Target Sues Kmart Over In-Store Marketing
Kmart's "Dare to Compare" campaign uses in-store signs to promote its prices and compares those prices against its competitors', including Minneapolis-based Target.
Target said it notified Kmart about the errors in its campaign but that Kmart continued to "promote false comparisons." It then contracted independent market research firm Leo J. Shapiro and Associates to document the scope of these errors. The lawsuit is being filed in U.S. District Court in Minnesota.
Shapiro and Associates audited the campaign in 98 stores in Atlanta, Detroit, Los Angeles, Miami and Minneapolis-St. Paul, examining 622 Kmart signs referencing Target pricing and finding a 74 percent error rate.

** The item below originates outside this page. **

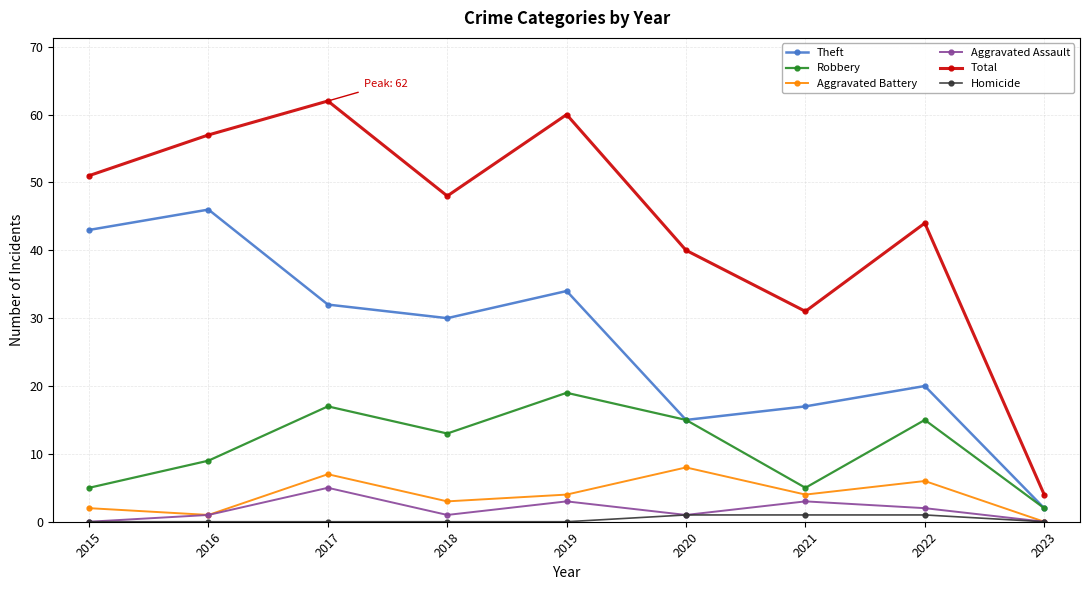

True or false: Aggravated Assault and Theft cross at least once.

False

"An astounding number of signs have the wrong Target price, regularly misstate Kmart's own prices and often make comparisons on items that the competing Target store does not even sell," James Hale, Target's executive vice president and general counsel, said in a statement. "False advertising hurts every retailer by undermining consumer confidence in all advertising. An advertising campaign with a 74 percent error rate is beyond comprehension."
Kmart, Troy, MI, said yesterday that it remains committed to the "Dare to Compare" campaign.
"It is unfortunate when a competitor has to resort to needless, costly litigation when they discover that they are falling behind in the retail arena," the company said in a statement.
Target said the audit, conducted from July 31 to Aug. 8, found that 74 percent of Kmart's signs had at least one of the following errors: Kmart's pricing was wrong; Kmart listed the wrong Target price for a similar item or Kmart compared a product that competing Target stores do not sell.